Giter VIP home page Giter VIP logo

quick-mlp's Introduction

QuickMLP: Fused Networks for Scene Representation Networks

This project contains fused CUDA kernels for evaluating scene representation networks using custom activation functions, various input encodings and flexible layer specifications.

It is the successor of fV-SRN (https://github.com/shamanDevel/fV-SRN), my previous project; and adapts further idea from tiny-cuda-nn (https://github.com/NVlabs/tiny-cuda-nn), a concurrent development of such fused MLPs.

Features

QuickMLP (this project) fV-SRN tiny-cuda-nn
full CUDA code generation and compilation during runtime partial CUDA runtime compilation static CUDA compilation
different sizes at every layer supported limited layer sizes, all must be identical flexible layer sizes, but all must be identical and limited to a pre-defined set
supports bias in the fully-connected layers supports bias no bias supported
fully-customizable and user-definable activation functions, can be different at every layer fixed set of activation functions fixed set of activation functions
supports fused training+inference only inference is fused supports fused training+inference
single kernel for input encoding + network evaluation single kernel for input encoding + network evaluation one kernel per input encoding, one kernel for the network

In other words, this project builds upon the runtime compilation idea of fV-SRN to provide fully fused kernels with maximal flexibility. The user can freely customize the network layer sizes and activation functions and arbitrarily plug them together. To support training as well, we adapt ideas of tiny-cuda-nn how the weight update and backpropagation can be realized.
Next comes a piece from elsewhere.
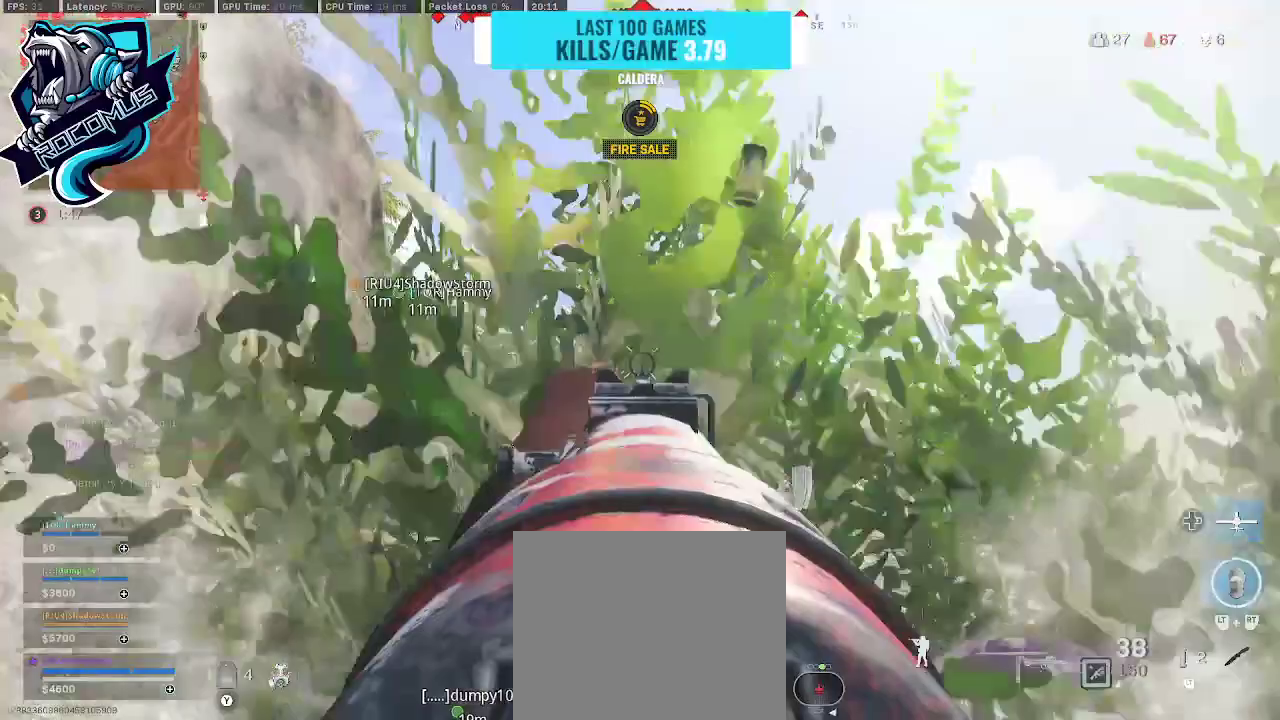
{"buttons": [], "left_stick": "up", "right_stick": "right", "events": [[33, "right_stick", "down-left"], [100, "L1", "up"], [100, "R1", "up"], [133, "right_stick", "down"], [167, "left_stick", "up-right"], [267, "L3", "down"], [267, "left_stick", "up"], [267, "right_stick", "down-right"], [400, "right_stick", "right"], [433, "L3", "up"]]}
Example network specification

TBA

Performance

TBA

Compilation + Project Structure

Requirements

  • CUDA 11.x (tested with 11.6)
  • C++17-compatible compiler (tested with MSVC2019 and GCC 9.4.0)
  • PyTorch for the bindings, tested with version 1.11, but should work with newer as well

Don't forget to clone this repository with submodules (git clone --recurse-submodules). Or if you forgot to clone with submodules, you can initialize them afterwards with git submodule init & git submodule update.

C++ library

The C++ library is located in src_cpp/include and src_cpp/src.

To compile, include the root folder of QuickMLP as a subdirectory in CMake. Then, link against qmlp::qmlp-library.

Python / PyTorch bindings

Compile the PyTorch extension: Use setup.py!

  1. Activate your python environment, if desired (virtualenv or conda)
  2. Go to the root directory of QuickMLP.
  3. Call pip -e .
  4. Enjoy!

Note: right now, compilation is only possible in developer-mode, i.e. the files in this folder are directly used and not copied to the python installation. I haven't figured out yet how to copy the resource files (kernel sources) to the installation target in setup.py. Ideas, issues, PRs are welcome!

API Documentation

The following documentation is written for the Python bindings, but it holds true for the C++ library as well. Just change the class names from snake_case to CamelCase and you'll have the associated C++ class / method.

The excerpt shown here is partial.